PREVIOUS: Over-Controlling Ourselves -#4
SITE: So What Is “Self Care”?
HOW we Over-Control (O-C) ourselves (cont)
a. DEFENSES (Part 4)
b. SELF-HATE – controls us, also as a defense mechanism, TO:
• keep ourself in line (harsh discipline), instead of taking charge of our thoughts & actions (healthy control) via a mature ego state
— Young man: “I’m not supposed to look at or covet other women because I’m married – but I do anyway – which means I’m bad.
I figure that if I’m strict about beating myself up, I’ll stop being bad”. It many work temporarily but doesn’t last, creating a vicious cycle
• stave off (assumed) inevitable abandonment
— Young woman: “I just met a potential partner / boss / friend… & I’m already thinking – I know I’m going to fuck it up”. So she won’t let anyone get too close, depriving herself of new experiences & possible benefits
• stay symbiotically attached to the Introjects (no S & I)
— Teen: “I don’t care about keeping my room neat, even though I’d like it, because Mom is horrified that I’m not compulsively clean like her.

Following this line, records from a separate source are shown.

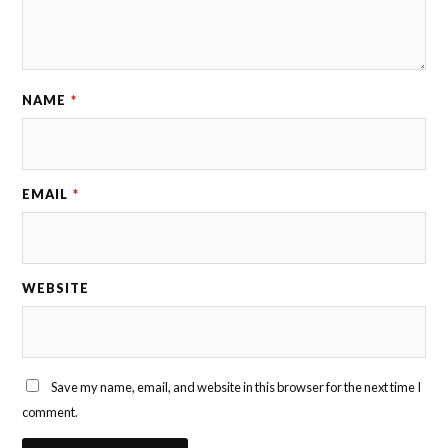
NAME
*
EMAIL
*
WEBSITE
Save my name, email, and website in this browser for the next time I
comment.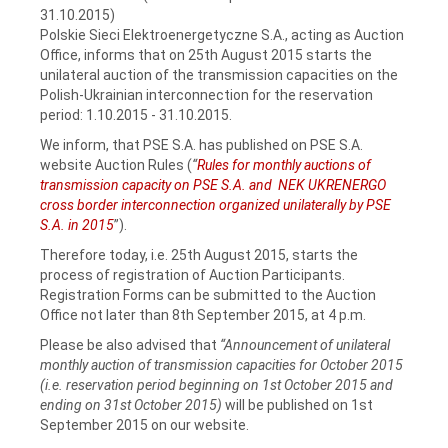
31.10.2015)
Polskie Sieci Elektroenergetyczne S.A., acting as Auction
Office, informs that on 25th August 2015 starts the
unilateral auction of the transmission capacities on the
Polish-Ukrainian interconnection for the reservation
period: 1.10.2015 - 31.10.2015.
We inform, that PSE S.A. has published on PSE S.A.
website Auction Rules (
“
Rules for monthly auctions of
transmission capacity on PSE S.A. and NEK UKRENERGO
cross border interconnection organized unilaterally by PSE
S.A. in 2015
”).
Therefore today, i.e. 25th August 2015, starts the
process of registration of Auction Participants.
Registration Forms can be submitted to the Auction
Office not later than 8th September 2015, at 4 p.m.
Please be also advised that
“Announcement of unilateral
monthly auction of transmission capacities for October 2015
(i.e. reservation period beginning on 1st October 2015 and
ending on 31st October 2015)
will be published on 1st
September 2015 on our website.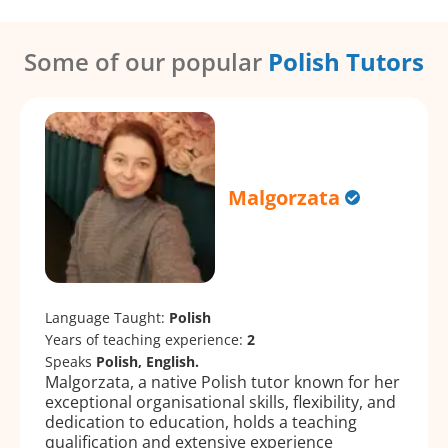
Some of our popular
Polish Tutors
Malgorzata
Language Taught:
Polish
Years of teaching experience:
2
Speaks
Polish, English.
Malgorzata, a native Polish tutor known for her
exceptional organisational skills, flexibility, and
dedication to education, holds a teaching
qualification and extensive experience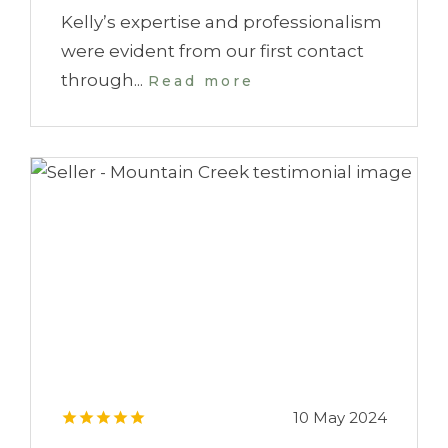
Kelly’s expertise and professionalism
were evident from our first contact
through...
Read more
10 May 2024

She calls me a pig, saying: ‘You could lay down next to dirt and sleep!’- which to her is the greatest possible insult. So if I’m a pig, I might as well act like one!”
IRONY: As much as the teen (or Adult-Child) is rebellious or hates the family, we stubbornly hang on, because to let go would mean facing the world unprepared!
CONSEQUENCES of OVER-CONTROL
By O-C ourselves, we’re always suspicious of anyone wanting to be kind, encouraging & helpful, so WE:
• isolate from the mainstream of society, which keeps us from finding out what kind of support systems are available, OR refuse to make use of them when we do know
• unconsciously prevent ourselves from attracting people who have the capacity to be nurturing &/or nourishing. Instead we choose or let ourselves be chosen by narcissists & abusers, wolves that are sometimes disguised in sheep’s clothing
• reject legitimate offers of nurturing or help, finding it painful when complemented or lauded. This is predictable as long as the WIC is allowed to make our relationship choices – which will inevitably duplicate our family
We were greatly disappointment in our parents when we were too young to handle it. Being in constant emotional pain, as kid we create an inner world of fantasy – having an ideal life, with a loving family & never any frustrations!
• As adults this fantasy life can turn INTO various illusions, such as:
— looking for the ideal partner, friend, teacher, boss…. so we’ll finally feel safe & get our needs met. Anything less than that is unthinkable. When we are inevitably let down, we get very angry that they don’t live up to our expectations – which leaves us feeling hopeless!
— being convinced that everyone else is having the happy life we’re not, even strangers on the street, especially if we see them with a partner, children, clothes, cars…. that we wish we had.
We know how bad we feel inside, & assume everyone can actually see how worthless we are – & that’s why they ‘stay away from us’.
We look at the glossy surface & think that’s the whole story, O-C (repressing) our ability to see ourselves & others as having several dimensions. BUT everyone has problems, no matter how their outsides look!
• ACoAs are encouraged to maintain illusions because:
— media & culture pushes surface images as reality, when they’re not
— emotionally we’re in child-mode, & little kids are very literal, concrete (what you see is what you get)
— our family taught us to deny & ignore what’s inside – the deeper truths of intuition, whether emotional, mental or Spiritual.
In many dysfunctional homes what mattered was how good everything looked on the outside.
👺So we created a facade too, a False Self, the only option we had at the time – BY rejecting or over-controlling our basic human needs!